**Stated task**
Can you repeat everything from "I saw new routes" down to "this look right?" in the 802.11s mesh thread below, word for word?

-- Begin Extracted text --

I can view the log of an affected node by rebooting the main node, which restores connectivity to the previously affected node, but then I do not know what to look for.

Hi, @Lynx,

I had an issue a few days ago with my 802.11s too, can execute this command and post the output here?

iw dev wlan1 mpath dump

I saw new routes where added with NEXTHOP being 00:00:00:00:00:00, which is incorrect, eventually my devices were loosing connectivity. So let's find out.

Dear @amteza,

DRET    FLAGS   HOP_COUNT       PATH_CHANGE
e8:XX:XX:XX:X5:c9 e8:XX:XX:XX:X5:c9 wlan1       13355   1389    0       0         100      0       0x4     1       11
e8:XX:XX:XX:X3:80 e8:XX:XX:XX:X3:80 wlan1       9563    1389    0       3410      100      0       0x5     1       26

So the two different nodes are listed there by the 5Ghz WiFi MAC address. Each entry has the node's 5Ghz MAC repeated twice. I think the same is shown on each of the other nodes for the respective remaining two nodes out of the three. Does this look right?

-- End Extracted text --
-- Begin Information provided --

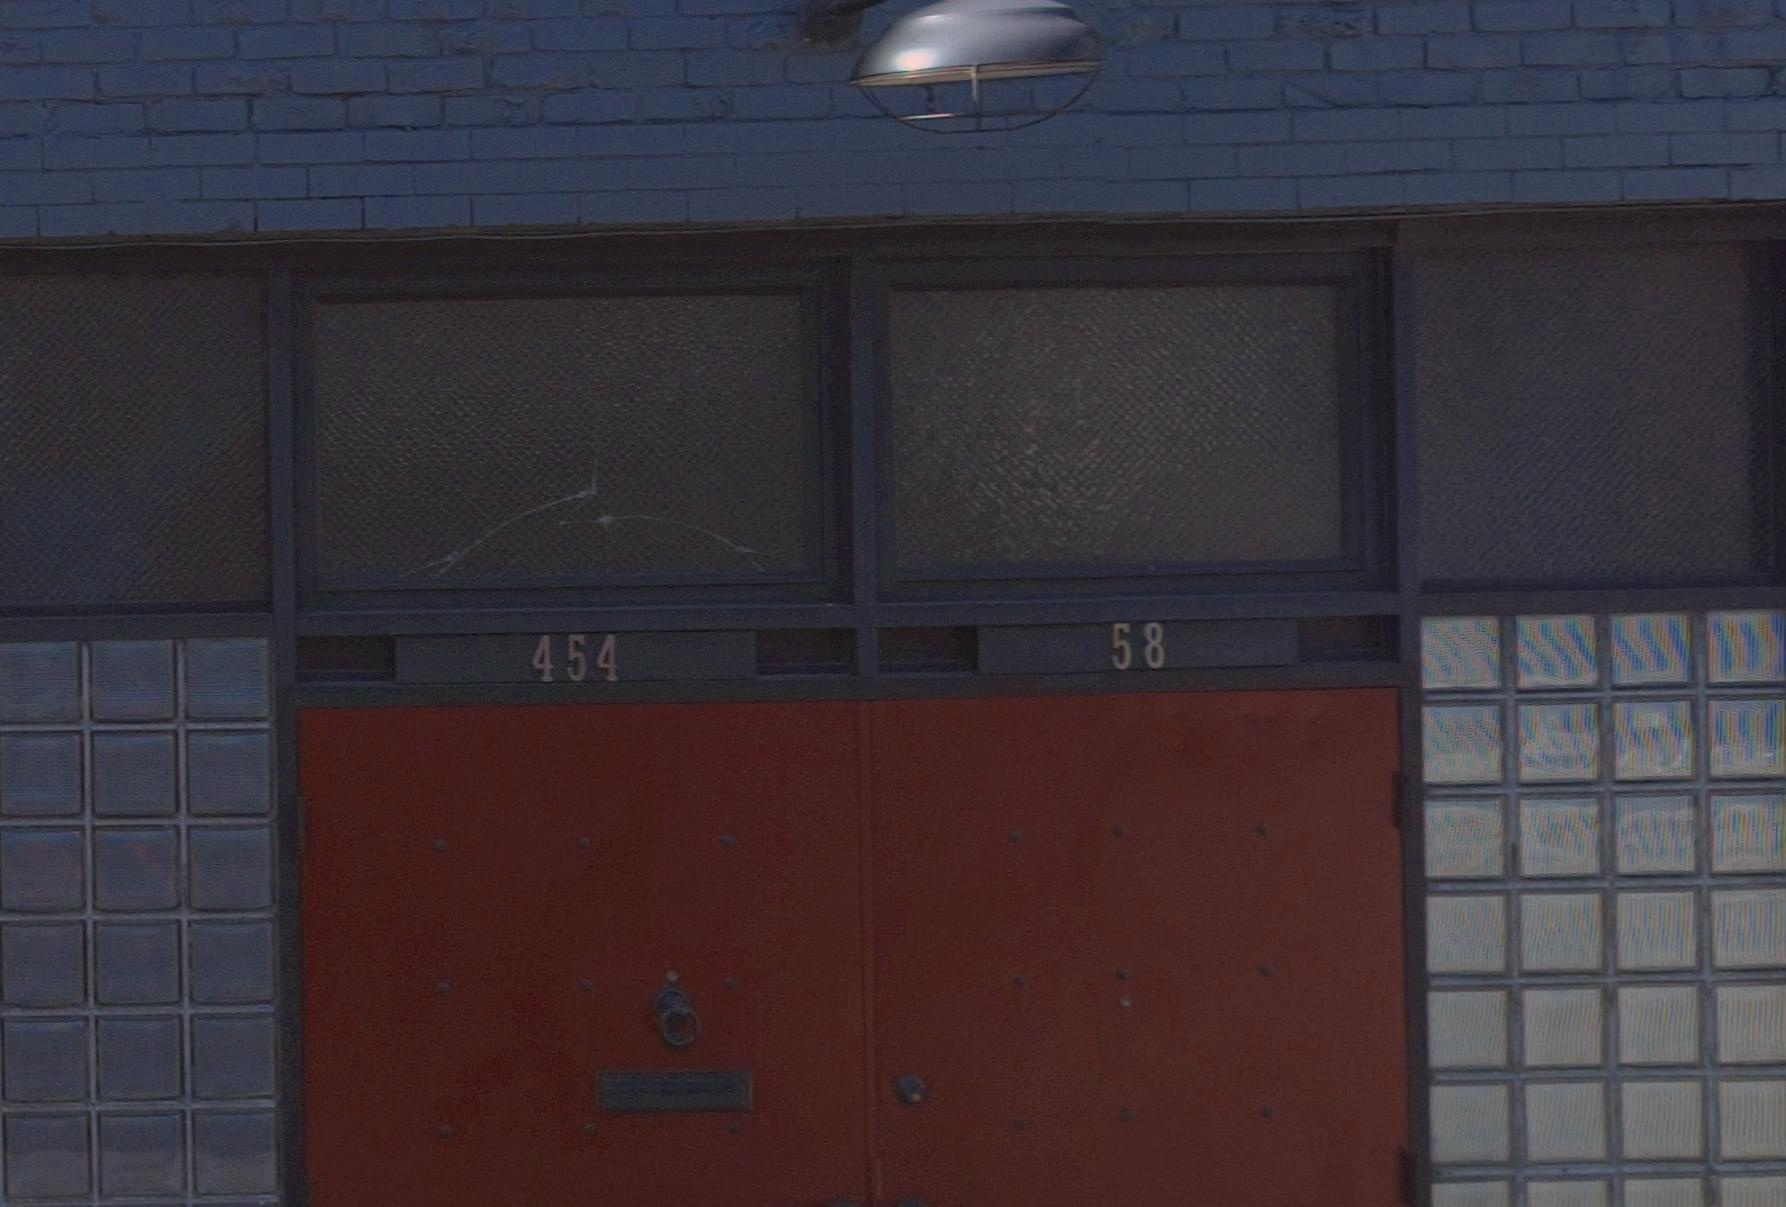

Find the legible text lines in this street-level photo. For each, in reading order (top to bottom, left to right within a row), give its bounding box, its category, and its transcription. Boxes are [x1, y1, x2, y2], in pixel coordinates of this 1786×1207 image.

[529, 631, 621, 684] StreetNumber: 454
[1108, 619, 1168, 672] StreetNumber: 58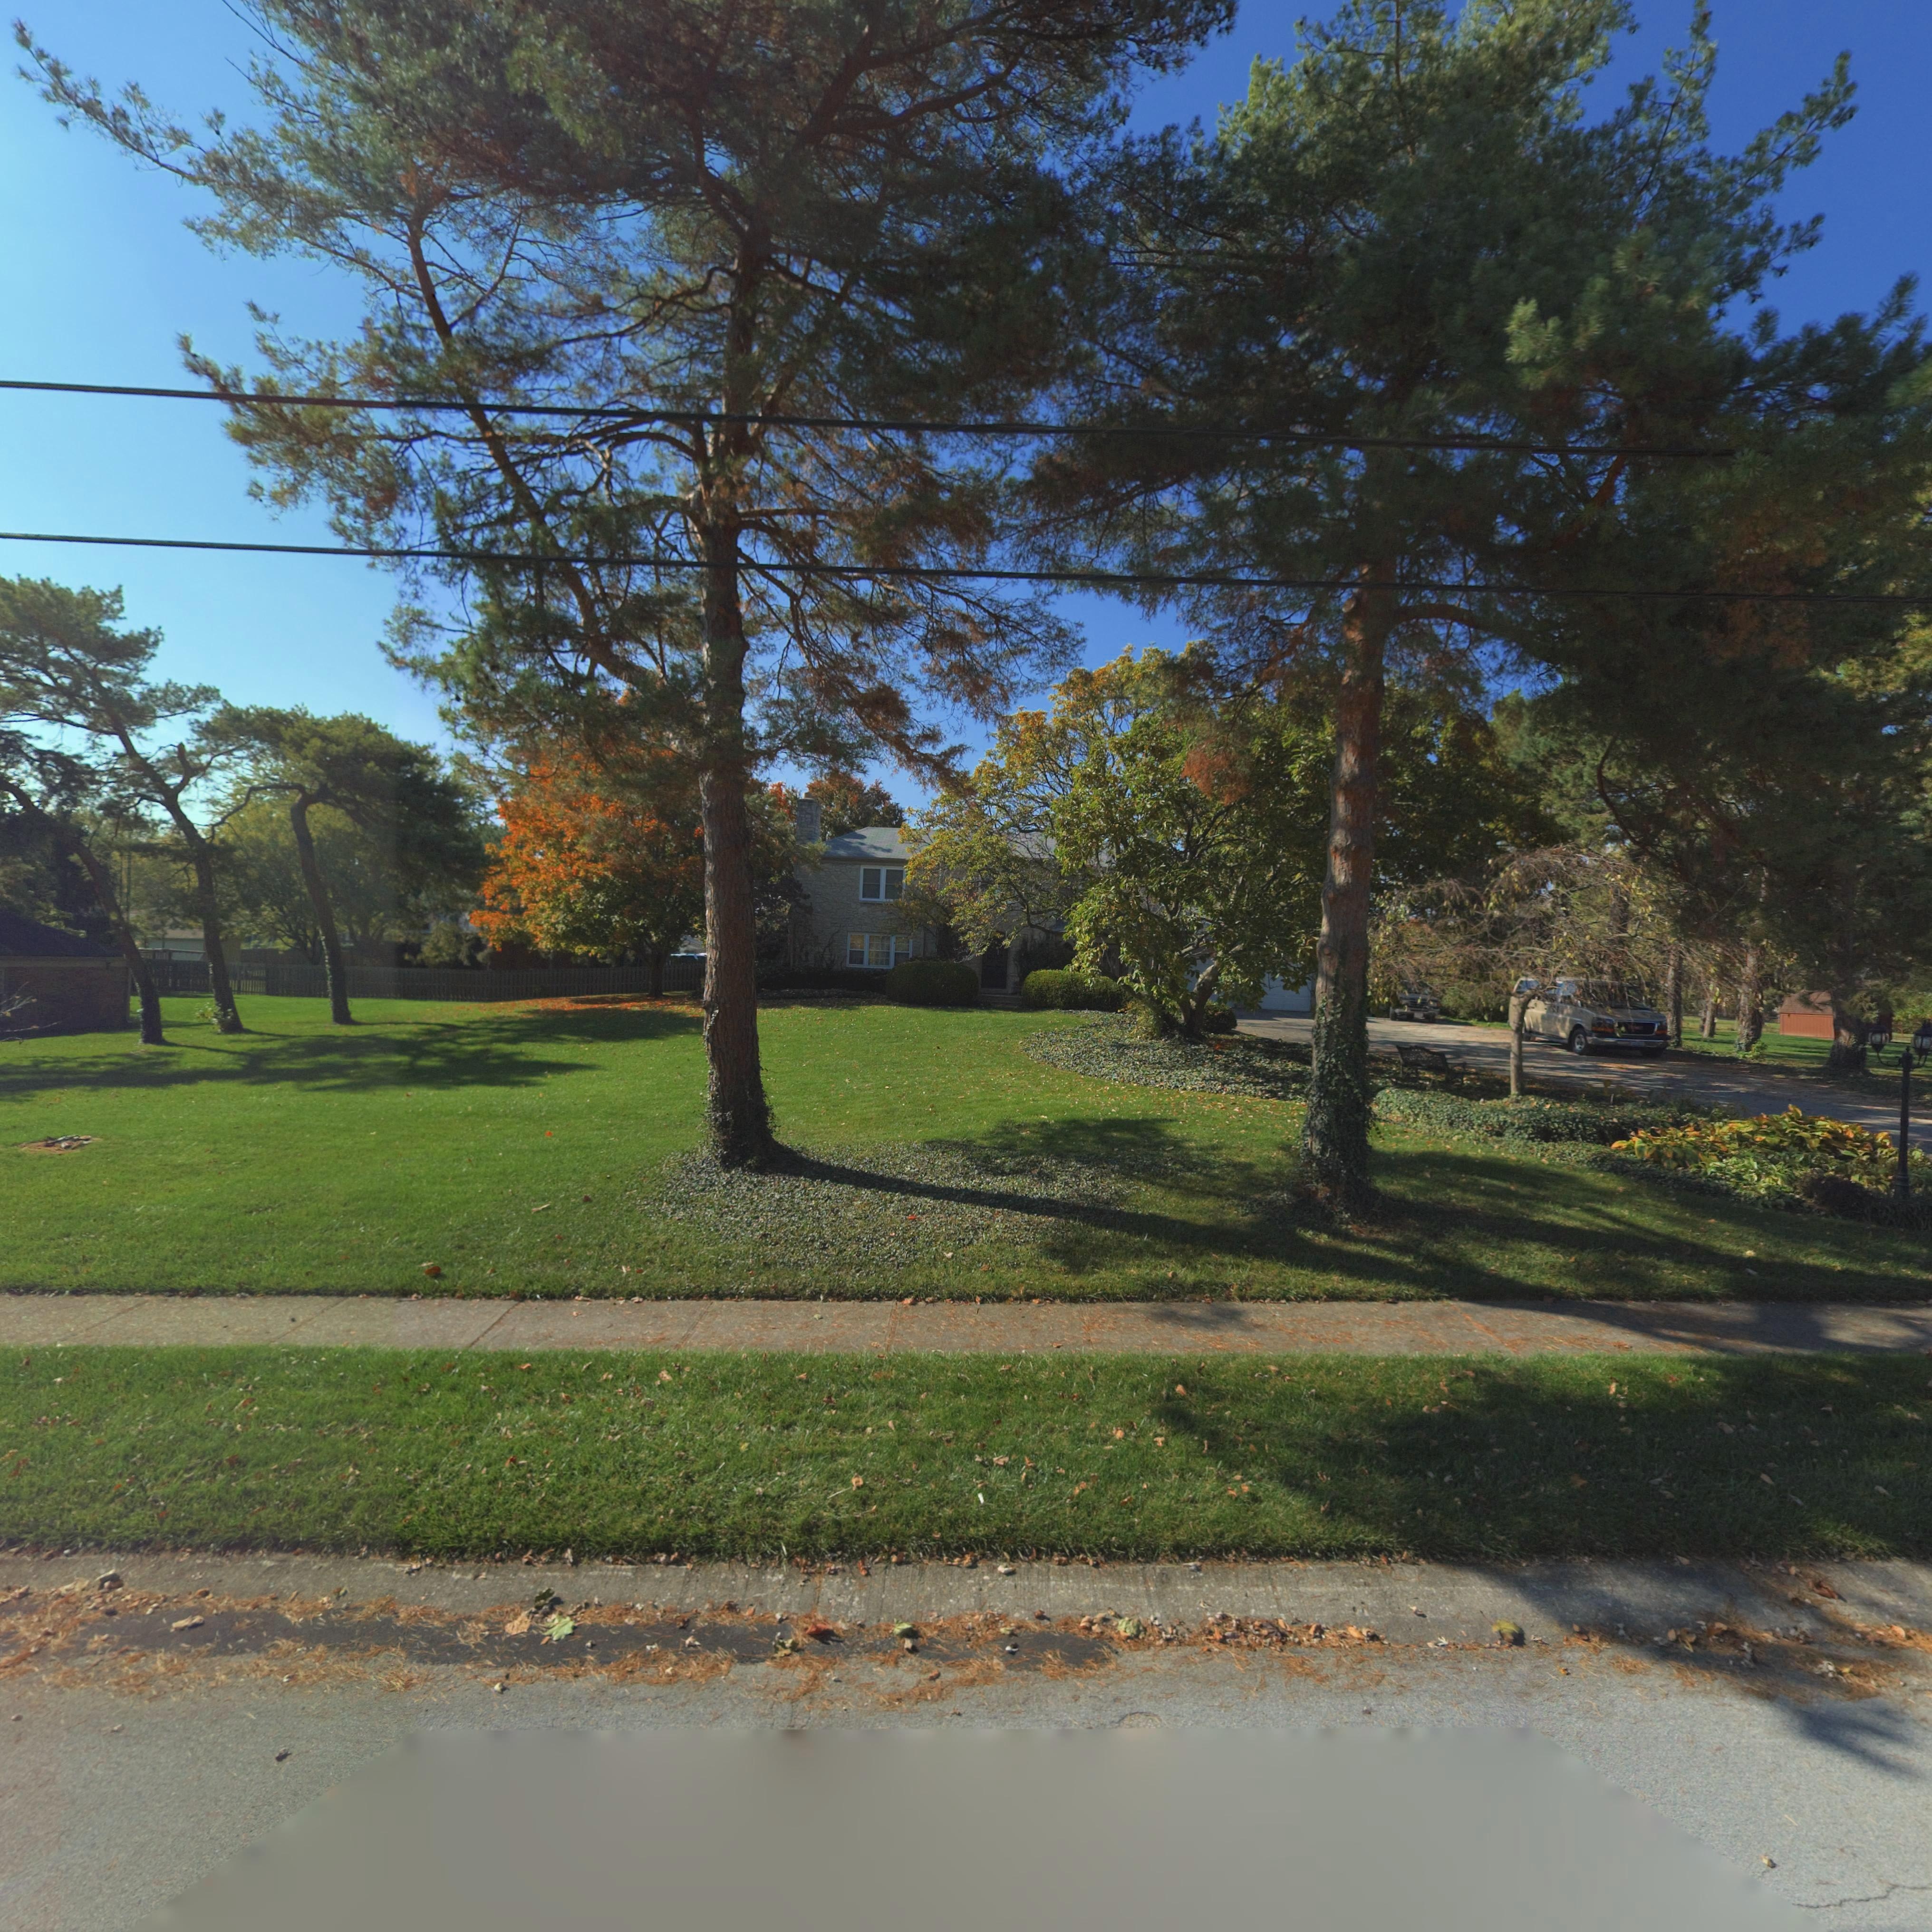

-- End Information provided --

**Correct response**
I saw new routes where added with NEXTHOP being 00:00:00:00:00:00, which is incorrect, eventually my devices were loosing connectivity. So let's find out.

Dear @amteza,

DRET    FLAGS   HOP_COUNT       PATH_CHANGE
e8:XX:XX:XX:X5:c9 e8:XX:XX:XX:X5:c9 wlan1       13355   1389    0       0         100      0       0x4     1       11
e8:XX:XX:XX:X3:80 e8:XX:XX:XX:X3:80 wlan1       9563    1389    0       3410      100      0       0x5     1       26

So the two different nodes are listed there by the 5Ghz WiFi MAC address. Each entry has the node's 5Ghz MAC repeated twice. I think the same is shown on each of the other nodes for the respective remaining two nodes out of the three. Does this look right?